Renal and cardiac abnormalities in primary hypertension

Department of Internal Medicine, University of Genoa, Genoa, Italy.
Journal of Hypertension (Impact Factor: 4.22). 05/2009; 27(5):1064-73. DOI: 10.1097/HJH.0b013e3283281213
Source: PubMed

ABSTRACT The relationship between mild reduction in renal function and cardiac structure and function have not yet been fully elucidated. We investigated cardiac and renal abnormalities in 400 untreated, nondiabetic patients (65% men, mean age 47 years) with primary hypertension and normal serum creatinine.

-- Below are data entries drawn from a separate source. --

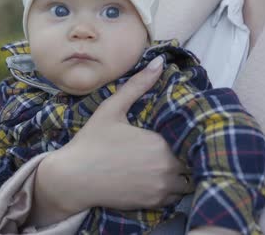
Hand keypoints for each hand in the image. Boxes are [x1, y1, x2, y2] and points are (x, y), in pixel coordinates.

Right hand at [29, 57, 190, 225]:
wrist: (72, 179)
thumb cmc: (91, 142)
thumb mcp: (112, 108)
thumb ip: (138, 85)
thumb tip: (159, 61)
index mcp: (160, 144)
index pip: (190, 139)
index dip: (188, 135)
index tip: (181, 130)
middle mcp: (166, 169)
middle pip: (192, 162)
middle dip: (187, 154)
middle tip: (178, 145)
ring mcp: (159, 190)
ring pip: (187, 183)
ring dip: (182, 174)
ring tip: (170, 162)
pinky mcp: (151, 204)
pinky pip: (174, 198)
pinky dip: (170, 190)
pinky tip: (157, 178)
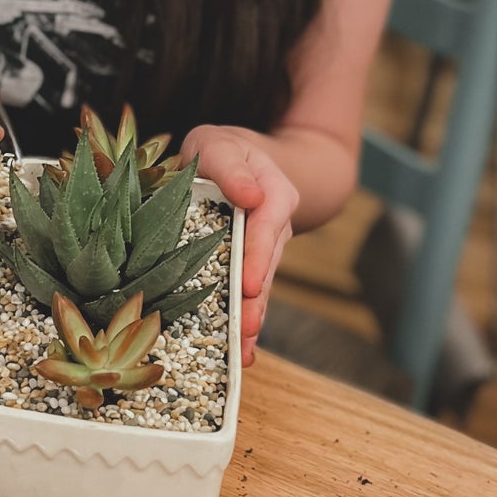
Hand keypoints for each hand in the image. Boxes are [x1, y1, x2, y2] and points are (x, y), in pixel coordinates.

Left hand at [180, 125, 298, 367]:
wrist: (240, 161)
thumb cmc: (222, 150)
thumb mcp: (220, 145)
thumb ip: (231, 166)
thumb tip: (250, 195)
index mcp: (275, 193)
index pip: (267, 226)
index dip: (257, 256)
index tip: (247, 284)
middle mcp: (276, 226)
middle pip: (268, 265)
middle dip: (256, 300)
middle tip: (245, 330)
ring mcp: (267, 249)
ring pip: (262, 285)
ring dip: (253, 318)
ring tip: (243, 351)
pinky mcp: (252, 265)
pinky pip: (251, 293)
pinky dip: (245, 319)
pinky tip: (240, 350)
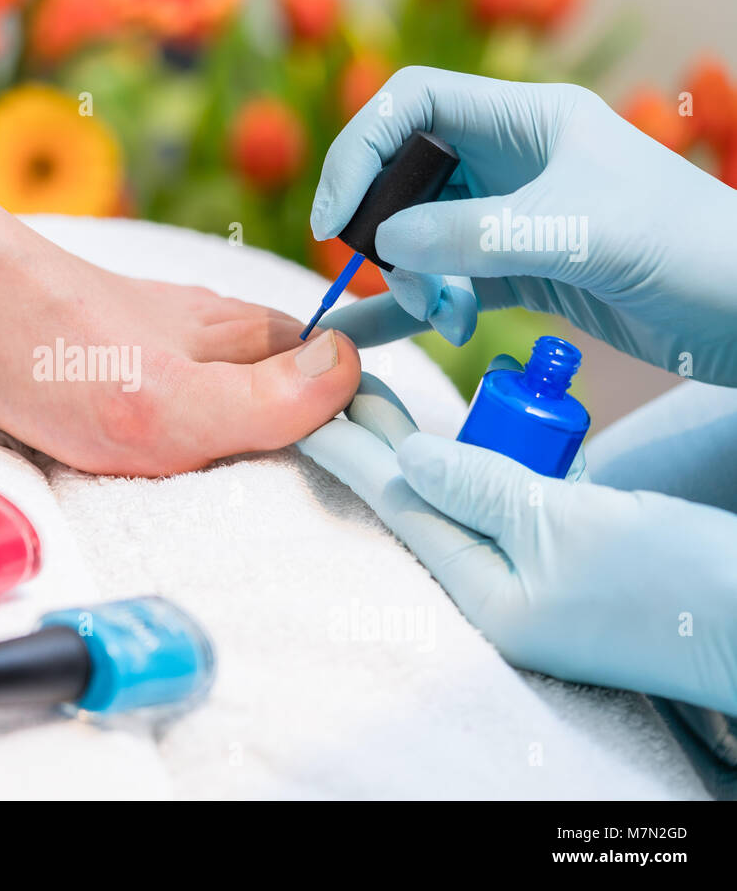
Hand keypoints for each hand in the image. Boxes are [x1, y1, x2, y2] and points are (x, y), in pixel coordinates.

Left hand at [298, 373, 736, 714]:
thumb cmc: (677, 582)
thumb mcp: (570, 525)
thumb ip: (483, 488)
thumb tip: (408, 458)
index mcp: (490, 595)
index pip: (402, 509)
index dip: (353, 454)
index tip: (304, 412)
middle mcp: (505, 592)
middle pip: (429, 501)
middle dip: (386, 443)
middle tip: (341, 386)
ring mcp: (540, 580)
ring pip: (470, 497)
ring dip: (434, 448)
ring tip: (381, 399)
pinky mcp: (576, 562)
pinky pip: (515, 504)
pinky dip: (493, 463)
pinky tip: (470, 432)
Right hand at [312, 66, 736, 385]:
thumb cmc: (688, 249)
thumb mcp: (577, 233)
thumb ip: (474, 235)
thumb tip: (383, 242)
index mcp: (526, 120)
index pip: (412, 105)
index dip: (360, 150)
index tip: (336, 218)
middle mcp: (509, 163)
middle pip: (403, 181)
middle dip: (387, 235)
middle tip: (404, 283)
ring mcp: (510, 219)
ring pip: (418, 240)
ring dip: (413, 284)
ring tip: (448, 319)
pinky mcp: (518, 273)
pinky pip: (442, 285)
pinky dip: (406, 311)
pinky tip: (366, 340)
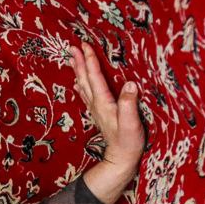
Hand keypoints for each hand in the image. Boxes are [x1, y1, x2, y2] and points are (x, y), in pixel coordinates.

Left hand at [69, 41, 143, 203]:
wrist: (121, 158)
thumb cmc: (128, 141)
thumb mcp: (132, 123)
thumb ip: (129, 104)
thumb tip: (130, 84)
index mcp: (103, 103)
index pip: (94, 77)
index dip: (90, 61)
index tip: (85, 45)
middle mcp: (96, 104)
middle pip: (85, 79)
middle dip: (79, 62)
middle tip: (73, 46)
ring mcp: (96, 109)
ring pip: (84, 85)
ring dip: (79, 71)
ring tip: (73, 59)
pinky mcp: (99, 113)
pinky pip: (87, 94)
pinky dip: (82, 85)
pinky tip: (78, 82)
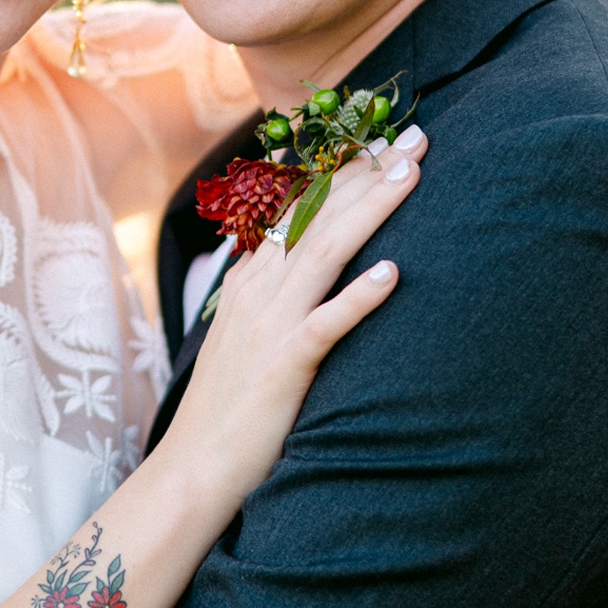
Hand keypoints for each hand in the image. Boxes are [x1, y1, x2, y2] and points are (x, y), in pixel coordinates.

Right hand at [164, 126, 425, 510]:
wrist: (193, 470)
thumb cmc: (229, 411)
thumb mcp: (247, 339)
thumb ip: (269, 298)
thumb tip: (290, 261)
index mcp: (250, 284)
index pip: (300, 211)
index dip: (343, 172)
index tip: (382, 140)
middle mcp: (257, 294)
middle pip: (318, 218)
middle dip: (367, 174)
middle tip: (414, 137)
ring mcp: (268, 328)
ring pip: (324, 254)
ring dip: (370, 210)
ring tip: (410, 176)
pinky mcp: (283, 367)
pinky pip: (325, 326)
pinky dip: (358, 298)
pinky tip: (392, 274)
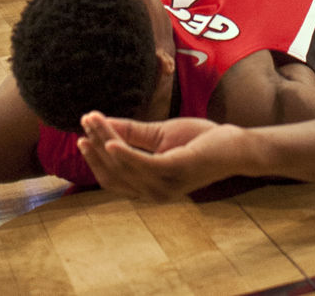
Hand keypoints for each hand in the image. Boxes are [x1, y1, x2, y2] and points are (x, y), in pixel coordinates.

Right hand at [77, 111, 244, 200]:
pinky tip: (110, 141)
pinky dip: (124, 154)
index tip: (80, 134)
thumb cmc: (199, 141)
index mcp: (149, 187)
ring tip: (92, 121)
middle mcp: (154, 192)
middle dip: (95, 148)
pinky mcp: (176, 171)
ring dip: (105, 141)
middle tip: (82, 123)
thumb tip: (104, 125)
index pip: (113, 177)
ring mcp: (165, 185)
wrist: (234, 145)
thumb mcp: (159, 135)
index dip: (94, 158)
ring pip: (124, 166)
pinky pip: (143, 164)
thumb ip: (132, 134)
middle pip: (114, 173)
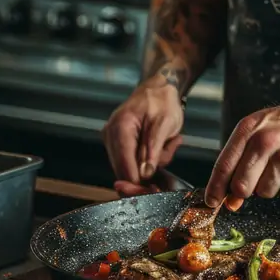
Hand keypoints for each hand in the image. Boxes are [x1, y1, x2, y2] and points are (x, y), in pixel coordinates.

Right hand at [102, 74, 183, 196]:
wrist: (159, 88)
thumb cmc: (163, 101)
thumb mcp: (165, 123)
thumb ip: (154, 149)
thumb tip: (145, 174)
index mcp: (120, 127)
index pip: (125, 167)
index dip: (139, 184)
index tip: (155, 191)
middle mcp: (110, 135)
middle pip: (125, 171)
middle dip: (150, 169)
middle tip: (169, 150)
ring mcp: (111, 140)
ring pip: (130, 169)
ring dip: (152, 162)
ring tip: (168, 142)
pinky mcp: (117, 145)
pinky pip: (132, 162)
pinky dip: (148, 159)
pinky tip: (160, 144)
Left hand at [204, 98, 279, 207]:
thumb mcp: (259, 130)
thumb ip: (240, 161)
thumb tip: (229, 199)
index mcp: (249, 129)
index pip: (224, 165)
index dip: (215, 188)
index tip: (211, 202)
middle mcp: (265, 141)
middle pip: (241, 186)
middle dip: (245, 190)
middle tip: (258, 177)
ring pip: (265, 193)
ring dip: (272, 186)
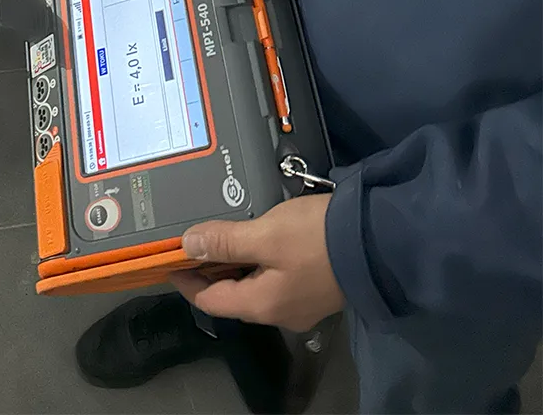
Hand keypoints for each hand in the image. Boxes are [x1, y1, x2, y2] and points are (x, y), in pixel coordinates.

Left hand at [172, 195, 344, 332]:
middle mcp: (279, 312)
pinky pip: (274, 279)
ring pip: (253, 286)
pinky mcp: (315, 289)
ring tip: (223, 233)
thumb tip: (188, 244)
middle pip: (231, 295)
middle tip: (196, 240)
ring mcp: (299, 303)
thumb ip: (225, 240)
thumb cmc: (317, 238)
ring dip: (235, 263)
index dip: (186, 280)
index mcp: (262, 305)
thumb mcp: (265, 234)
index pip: (210, 301)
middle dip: (210, 269)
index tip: (171, 259)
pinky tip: (258, 238)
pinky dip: (258, 262)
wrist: (377, 239)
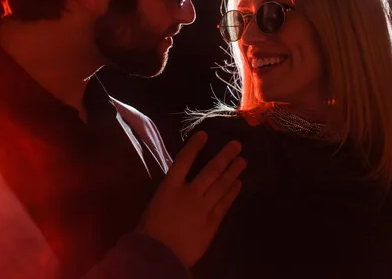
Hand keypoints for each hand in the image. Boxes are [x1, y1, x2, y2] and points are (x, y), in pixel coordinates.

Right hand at [138, 131, 245, 266]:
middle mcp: (189, 193)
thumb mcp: (155, 205)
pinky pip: (225, 203)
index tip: (204, 134)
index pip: (183, 161)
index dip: (194, 147)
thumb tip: (182, 185)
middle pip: (210, 170)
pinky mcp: (212, 222)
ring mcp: (203, 207)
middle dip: (225, 156)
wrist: (158, 255)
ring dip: (233, 172)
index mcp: (169, 188)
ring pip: (221, 185)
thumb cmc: (149, 232)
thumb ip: (171, 194)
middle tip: (237, 145)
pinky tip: (239, 184)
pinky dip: (232, 192)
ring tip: (242, 161)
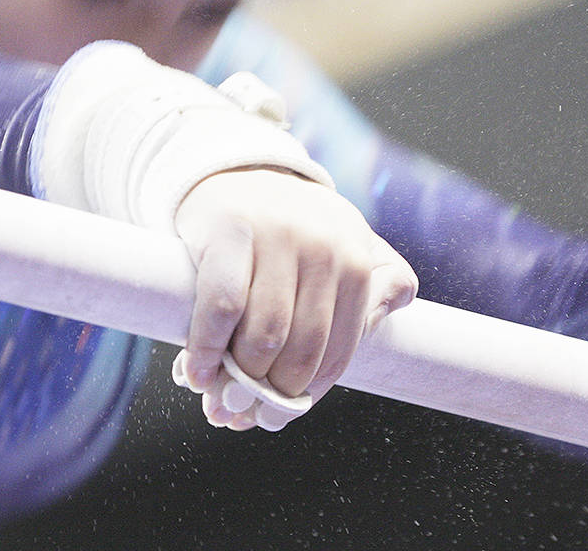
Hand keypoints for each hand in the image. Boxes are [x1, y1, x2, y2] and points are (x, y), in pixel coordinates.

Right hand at [171, 168, 416, 429]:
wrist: (235, 171)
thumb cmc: (294, 226)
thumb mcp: (347, 243)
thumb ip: (378, 280)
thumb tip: (390, 309)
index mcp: (356, 260)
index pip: (337, 350)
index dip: (306, 393)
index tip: (277, 415)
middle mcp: (323, 246)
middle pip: (302, 349)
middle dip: (271, 394)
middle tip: (244, 412)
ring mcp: (276, 236)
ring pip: (263, 335)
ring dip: (237, 379)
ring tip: (219, 397)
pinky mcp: (229, 231)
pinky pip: (221, 308)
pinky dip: (207, 350)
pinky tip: (196, 373)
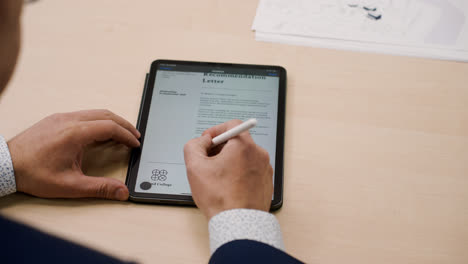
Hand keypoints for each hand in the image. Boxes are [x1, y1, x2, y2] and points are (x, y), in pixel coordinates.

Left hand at [7, 110, 139, 200]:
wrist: (5, 164)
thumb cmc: (33, 173)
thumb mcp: (70, 185)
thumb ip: (99, 187)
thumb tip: (121, 191)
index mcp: (75, 133)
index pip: (110, 127)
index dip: (126, 135)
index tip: (135, 143)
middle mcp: (69, 120)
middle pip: (105, 115)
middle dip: (124, 125)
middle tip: (135, 135)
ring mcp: (61, 117)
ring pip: (94, 112)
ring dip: (111, 121)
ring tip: (120, 133)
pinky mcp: (55, 119)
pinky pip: (83, 114)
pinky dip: (97, 120)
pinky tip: (98, 132)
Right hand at [184, 120, 272, 218]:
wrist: (239, 224)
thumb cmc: (220, 197)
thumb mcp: (195, 167)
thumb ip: (194, 146)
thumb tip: (201, 142)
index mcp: (244, 146)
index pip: (232, 125)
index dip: (215, 131)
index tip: (207, 142)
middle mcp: (259, 154)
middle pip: (238, 141)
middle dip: (221, 148)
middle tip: (208, 161)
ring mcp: (265, 169)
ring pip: (244, 157)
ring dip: (230, 161)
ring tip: (218, 178)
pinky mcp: (266, 182)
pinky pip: (251, 170)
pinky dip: (239, 173)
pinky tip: (228, 187)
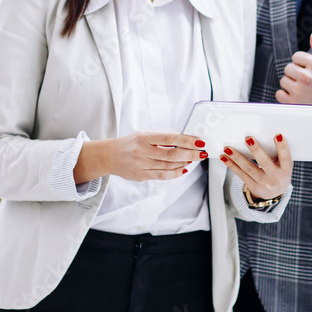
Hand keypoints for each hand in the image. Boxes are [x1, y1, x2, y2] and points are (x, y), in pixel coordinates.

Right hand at [77, 131, 205, 182]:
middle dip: (190, 154)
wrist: (109, 156)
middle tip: (202, 153)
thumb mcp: (143, 135)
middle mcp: (142, 151)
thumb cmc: (130, 143)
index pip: (169, 138)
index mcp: (143, 137)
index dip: (186, 140)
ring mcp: (141, 165)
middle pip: (171, 154)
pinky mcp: (141, 176)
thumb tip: (184, 141)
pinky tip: (183, 169)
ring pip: (168, 166)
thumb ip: (161, 138)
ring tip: (194, 159)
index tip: (198, 141)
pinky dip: (175, 173)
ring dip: (184, 163)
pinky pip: (162, 176)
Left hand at [221, 134, 292, 199]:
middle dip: (256, 150)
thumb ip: (277, 153)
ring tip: (228, 149)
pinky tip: (224, 157)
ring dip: (237, 158)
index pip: (285, 157)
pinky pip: (241, 174)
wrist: (275, 193)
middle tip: (248, 139)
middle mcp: (275, 177)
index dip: (282, 147)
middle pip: (264, 163)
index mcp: (286, 169)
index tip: (278, 136)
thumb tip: (263, 136)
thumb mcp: (283, 164)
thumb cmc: (279, 172)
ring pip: (249, 169)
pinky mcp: (253, 186)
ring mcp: (263, 183)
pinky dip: (231, 165)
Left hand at [275, 32, 311, 105]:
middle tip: (306, 81)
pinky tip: (296, 97)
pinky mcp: (292, 102)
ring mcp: (298, 90)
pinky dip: (285, 95)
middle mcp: (306, 77)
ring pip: (283, 80)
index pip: (296, 56)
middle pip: (288, 68)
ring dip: (290, 84)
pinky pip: (279, 93)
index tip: (308, 70)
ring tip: (303, 90)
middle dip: (295, 73)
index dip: (301, 63)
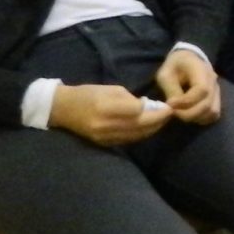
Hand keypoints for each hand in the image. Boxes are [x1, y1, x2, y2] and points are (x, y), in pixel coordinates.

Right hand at [49, 83, 169, 146]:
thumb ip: (130, 99)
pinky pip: (128, 141)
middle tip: (170, 114)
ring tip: (163, 121)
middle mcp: (105, 125)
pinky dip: (141, 135)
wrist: (63, 109)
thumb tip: (148, 107)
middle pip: (140, 126)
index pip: (138, 111)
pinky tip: (149, 128)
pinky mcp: (104, 144)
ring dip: (152, 129)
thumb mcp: (110, 89)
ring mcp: (104, 137)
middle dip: (158, 121)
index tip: (166, 105)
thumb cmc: (87, 94)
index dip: (155, 109)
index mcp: (106, 107)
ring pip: (136, 136)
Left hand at [153, 47, 221, 125]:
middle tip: (173, 112)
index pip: (202, 89)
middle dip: (188, 113)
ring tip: (181, 113)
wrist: (188, 59)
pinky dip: (202, 118)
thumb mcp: (166, 74)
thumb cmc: (175, 65)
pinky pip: (213, 114)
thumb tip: (174, 108)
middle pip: (207, 104)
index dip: (186, 101)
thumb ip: (171, 90)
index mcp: (201, 70)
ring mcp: (217, 90)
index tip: (170, 104)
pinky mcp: (216, 98)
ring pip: (212, 112)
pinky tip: (190, 114)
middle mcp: (213, 81)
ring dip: (195, 117)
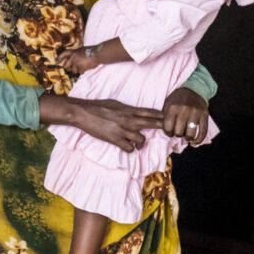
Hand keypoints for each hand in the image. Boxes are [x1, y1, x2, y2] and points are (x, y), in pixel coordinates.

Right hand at [39, 95, 163, 152]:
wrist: (83, 113)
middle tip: (168, 133)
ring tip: (137, 144)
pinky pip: (129, 148)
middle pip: (153, 123)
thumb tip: (136, 113)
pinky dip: (129, 149)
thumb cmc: (98, 106)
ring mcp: (122, 130)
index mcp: (130, 109)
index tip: (170, 119)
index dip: (162, 116)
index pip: (152, 112)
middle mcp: (129, 119)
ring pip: (142, 140)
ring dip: (141, 144)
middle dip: (162, 127)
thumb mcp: (116, 104)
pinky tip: (126, 147)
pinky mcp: (115, 139)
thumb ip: (128, 109)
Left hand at [58, 46, 98, 75]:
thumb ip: (76, 55)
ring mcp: (76, 63)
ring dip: (78, 70)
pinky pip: (80, 72)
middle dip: (67, 68)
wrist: (97, 53)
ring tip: (84, 65)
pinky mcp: (80, 68)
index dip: (59, 57)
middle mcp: (73, 58)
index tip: (57, 61)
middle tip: (71, 68)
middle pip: (65, 66)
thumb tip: (73, 61)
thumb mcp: (82, 50)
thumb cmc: (92, 51)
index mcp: (73, 52)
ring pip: (73, 70)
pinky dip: (83, 71)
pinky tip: (87, 67)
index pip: (64, 54)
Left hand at [162, 87, 208, 144]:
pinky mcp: (205, 115)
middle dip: (177, 134)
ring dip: (187, 138)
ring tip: (185, 135)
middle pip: (179, 132)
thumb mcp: (167, 105)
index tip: (170, 131)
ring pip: (190, 134)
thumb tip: (165, 132)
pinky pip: (203, 132)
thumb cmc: (177, 99)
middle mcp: (185, 110)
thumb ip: (165, 118)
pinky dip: (198, 140)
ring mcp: (196, 113)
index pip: (168, 128)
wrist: (193, 90)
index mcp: (173, 108)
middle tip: (178, 131)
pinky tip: (194, 143)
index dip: (168, 132)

Renal abnormalities were defined as creatinine clearance less than 75 ml/min per 1.73 m2 (Cockcroft-Gault formula) and/or the presence of microalbuminuria (albumin-to-creatinine ratio). Left ventricular structure and function were assessed by echocardiography.
The prevalence of microalbuminuria and reduced creatinine clearance was 13 and 31%, respectively. Patients with renal abnormalities shared greater left ventricular mass index, higher prevalence of left ventricular hypertrophy, and unfavorable geometric patterns. Microalbuminuria was also associated with inappropriate left ventricular mass and depressed midwall fractional shortening, whereas reduced creatinine clearance was associated with lower stroke volume and higher central pulse pressure/stroke volume ratio and total peripheral resistance. Stepwise regression analysis showed that both albuminuria and creatinine clearance were independently related to left ventricular mass. Logistic regression analysis of the reciprocal interaction of microalbuminuria and reduced creatinine clearance on the occurrence of subclinical cardiac damage showed that reduced creatinine clearance entailed a greater risk of left ventricular hypertrophy in patients with normal albuminuria alone, whereas the presence of microalbuminuria was associated with a greater risk of left ventricular hypertrophy independently of creatinine clearance.
These findings provide further proof of the role of cardiorenal interaction in the development of hypertension-related cardiovascular disease, and may have clinical implications.